If you have read up to this point, thank you. As painful as it is to share the experience I had when my father got sick, as I release this post on his death anniversary, I want to share the top lessons I learned from my dad and how these lessons will always be with me.
Share your talents and don’t be afraid of the spotlight.
My dad loved to talk to people and was loved by his friends. I think I got my hosting/speaking skills and extroverted behavior from him. It gives me comfort that the skill we share is one of those skills I use daily in my role now as a manager.
A relationship with God is important and can save you in tough times.
My dad was the most religious person I know. He would push us to go to church and text or call to remind us to go to mass on holy days of obligation. In his final days, he was attending mass and continued to be close to God. He would even bring an oxygen tank just to go to mass. I am still working on my relationship with God. I do agree that when we are down, lifting up our troubles and anxiety to Jesus is key to surviving.
Serve when you can and serve for the good.
On my dad’s final day, I remember this song being played over and over again: “Amare Et Servire,” which means “To Love and Serve in All Things.” I think my dad lived for others more than for himself.

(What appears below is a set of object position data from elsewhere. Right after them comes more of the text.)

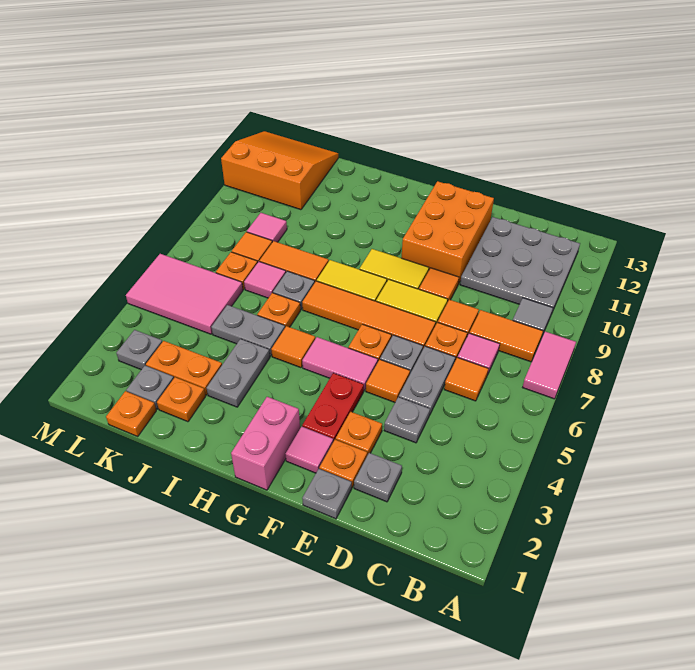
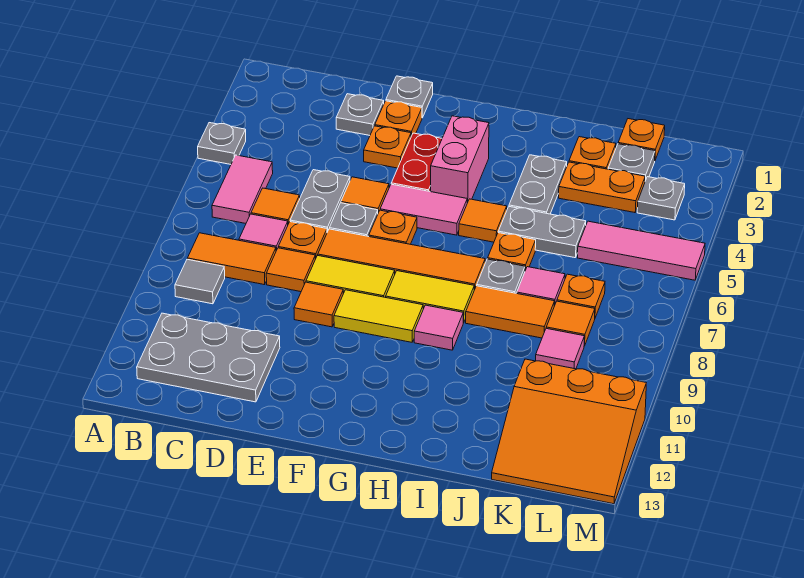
pink 1x2 tile [523,332,576,399] -> pink 1x2 tile moved to [212,155,273,223]
grey 3x3 plate [460,217,580,312] -> grey 2x3 plate [137,313,280,402]
grey 1x1 plate [384,397,430,443] -> grey 1x1 plate moved to [198,123,246,164]
orange 2x3 brick [401,181,494,284] -> none
pink 1x1 tile [286,427,333,473] -> pink 1x1 tile moved to [414,305,463,350]
pink 1x2 brick [231,397,300,490] -> pink 1x2 brick moved to [430,116,489,203]
pink 2x3 tile [126,254,243,334] -> pink 1x3 tile [578,221,705,280]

You are stronger than you think.
My dad was a fighter. He pushed through and surpassed cancer, 2 heart attacks, a stroke, and dialysis. He was bedridden but was able to eat and walk before he died. He showed me indirectly that I can be strong. I wish he had stayed longer for a better quality of life; it would have been the best comeback. I know that he fought, but God has plans. I hope you are happy where you are, Pa.
The last lesson is: Treasure your family as early as you can.
Even if we have a rocky situation, my dad made me realize that your real family will never leave you, and the people and friends who genuinely care for you will be there for you. We posted a fund raising for my dad’s expenses and his angiogram. We receive a ton of support from my friends. I received more messages of support. Thank you thank you to all who tried to save my dad. It means the world to me. I hope my dad felt the love we tried to give or can give.
I don’t want to end this post on a sad note because I am tired of crying. As I remember my dad and the things I regret in our relationship, I hope to focus more on the fond memories we still have. We miss you here, Pa. I hope you are okay in heaven. I’m praying for you.
Although my dad’s passing has been incredibly painful, I find solace in the lessons he taught me and the love we shared. His memory lives on through the talents he nurtured in me, the faith he instilled, and the selflessness he exemplified. As I continue my journey through life, I will carry his wisdom and love with me, knowing that he is watching over me from above. I am grateful for the time we had together and the impact he had on my life. Rest in peace, Pa. You will forever be in my heart.